Victoria Mingote(University of Zaragoza), Antonio Miguel(ViVoLAB, Aragon Institute for Engineering Research (I3A), University of Zaragoza, Spain), Alfonso Ortega(University of Zaragoza) and Eduardo Lleida Solano(University of Zaragoza)
Abstract:
In this paper, we present a new approach for the enrollment process in a deep neural network (DNN) system which learns the speaker model by an optimization process. Most Speaker Verification (SV) systems extract representations for both the enrollment and test utterances called embeddings, and then, these systems usually apply a similarity metric or complex back-ends to carry out the verification process.
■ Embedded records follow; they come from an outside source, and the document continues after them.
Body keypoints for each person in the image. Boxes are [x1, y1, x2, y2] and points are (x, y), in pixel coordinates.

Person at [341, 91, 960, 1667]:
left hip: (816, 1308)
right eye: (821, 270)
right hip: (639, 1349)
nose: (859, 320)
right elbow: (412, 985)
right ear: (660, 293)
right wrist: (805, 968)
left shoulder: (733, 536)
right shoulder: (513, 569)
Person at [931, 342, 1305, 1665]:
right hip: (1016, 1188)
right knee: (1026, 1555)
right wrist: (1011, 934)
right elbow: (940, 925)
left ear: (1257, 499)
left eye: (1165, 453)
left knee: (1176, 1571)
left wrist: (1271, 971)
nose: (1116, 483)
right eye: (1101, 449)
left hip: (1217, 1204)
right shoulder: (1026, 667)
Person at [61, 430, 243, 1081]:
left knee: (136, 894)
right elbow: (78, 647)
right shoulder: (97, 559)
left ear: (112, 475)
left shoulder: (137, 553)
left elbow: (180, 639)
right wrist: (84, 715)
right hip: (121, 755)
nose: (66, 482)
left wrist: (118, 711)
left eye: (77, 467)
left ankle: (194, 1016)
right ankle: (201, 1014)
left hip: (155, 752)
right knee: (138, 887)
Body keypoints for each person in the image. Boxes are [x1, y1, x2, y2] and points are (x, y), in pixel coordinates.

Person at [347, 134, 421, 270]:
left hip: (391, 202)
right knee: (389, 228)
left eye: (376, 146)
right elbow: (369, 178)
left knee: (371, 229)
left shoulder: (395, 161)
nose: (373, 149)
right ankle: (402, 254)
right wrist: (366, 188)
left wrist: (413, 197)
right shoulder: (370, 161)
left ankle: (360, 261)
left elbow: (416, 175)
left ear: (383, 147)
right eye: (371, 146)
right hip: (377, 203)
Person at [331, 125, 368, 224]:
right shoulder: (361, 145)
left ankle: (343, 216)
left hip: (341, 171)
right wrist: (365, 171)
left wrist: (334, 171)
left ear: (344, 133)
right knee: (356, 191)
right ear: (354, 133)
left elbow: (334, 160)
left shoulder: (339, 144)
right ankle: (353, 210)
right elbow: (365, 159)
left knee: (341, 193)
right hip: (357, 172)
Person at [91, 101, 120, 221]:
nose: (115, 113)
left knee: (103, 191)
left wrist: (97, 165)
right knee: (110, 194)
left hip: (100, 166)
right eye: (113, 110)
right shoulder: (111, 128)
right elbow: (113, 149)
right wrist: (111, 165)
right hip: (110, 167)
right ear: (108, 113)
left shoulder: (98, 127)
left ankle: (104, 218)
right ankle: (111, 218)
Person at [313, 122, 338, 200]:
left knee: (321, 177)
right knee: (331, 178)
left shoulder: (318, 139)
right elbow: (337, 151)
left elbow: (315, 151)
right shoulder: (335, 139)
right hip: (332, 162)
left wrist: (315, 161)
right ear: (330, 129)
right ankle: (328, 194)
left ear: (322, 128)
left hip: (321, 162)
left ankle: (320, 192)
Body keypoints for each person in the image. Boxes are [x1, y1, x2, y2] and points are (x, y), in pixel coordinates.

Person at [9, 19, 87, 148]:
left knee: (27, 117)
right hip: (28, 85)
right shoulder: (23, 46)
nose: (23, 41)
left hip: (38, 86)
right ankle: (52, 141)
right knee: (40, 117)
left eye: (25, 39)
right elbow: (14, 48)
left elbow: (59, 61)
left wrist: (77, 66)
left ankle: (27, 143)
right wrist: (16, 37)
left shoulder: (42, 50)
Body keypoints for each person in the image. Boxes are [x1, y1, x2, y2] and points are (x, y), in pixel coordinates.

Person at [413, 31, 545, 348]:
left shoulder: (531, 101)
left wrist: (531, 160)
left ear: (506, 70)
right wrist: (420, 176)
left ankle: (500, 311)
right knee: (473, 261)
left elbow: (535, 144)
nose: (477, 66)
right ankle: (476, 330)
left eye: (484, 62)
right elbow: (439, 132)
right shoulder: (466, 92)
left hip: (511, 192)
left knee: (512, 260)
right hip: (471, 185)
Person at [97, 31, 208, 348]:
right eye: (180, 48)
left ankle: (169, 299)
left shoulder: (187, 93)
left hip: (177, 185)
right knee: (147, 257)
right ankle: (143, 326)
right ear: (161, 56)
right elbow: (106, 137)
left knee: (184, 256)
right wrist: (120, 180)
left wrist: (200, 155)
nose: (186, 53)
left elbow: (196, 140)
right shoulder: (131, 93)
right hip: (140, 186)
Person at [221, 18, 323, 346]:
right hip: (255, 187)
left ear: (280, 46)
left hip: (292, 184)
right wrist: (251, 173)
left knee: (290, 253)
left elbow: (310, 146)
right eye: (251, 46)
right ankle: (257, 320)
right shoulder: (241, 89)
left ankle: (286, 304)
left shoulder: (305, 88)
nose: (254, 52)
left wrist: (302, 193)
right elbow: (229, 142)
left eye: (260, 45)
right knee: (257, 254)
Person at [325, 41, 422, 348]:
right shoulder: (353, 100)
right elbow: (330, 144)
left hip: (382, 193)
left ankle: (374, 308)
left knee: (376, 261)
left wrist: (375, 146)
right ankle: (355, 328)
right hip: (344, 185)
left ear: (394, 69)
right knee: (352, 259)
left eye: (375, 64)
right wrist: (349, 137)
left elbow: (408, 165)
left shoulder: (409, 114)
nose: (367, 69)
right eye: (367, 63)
Unlike previous works, we propose to take advantage of the knowledge acquired by a DNN to model the speakers from the training set since the last layer of the DNN can be seen as an embedding dictionary which represents train speakers. Thus, after the initial training phase, we introduce a new learnable vector for each enrollment speaker. Furthermore, to lead this training process, we employ a loss function more appropriate for verification, the approximated Detection Cost Function (aDCF) loss function. The new strategy to produce enrollment models for each target speaker was tested on the RSR-Part II database for text-dependent speaker verification, where the proposed approach outperforms the reference system based on directly averaging of the embeddings extracted from the enroll data using the network and the application of cosine similarity.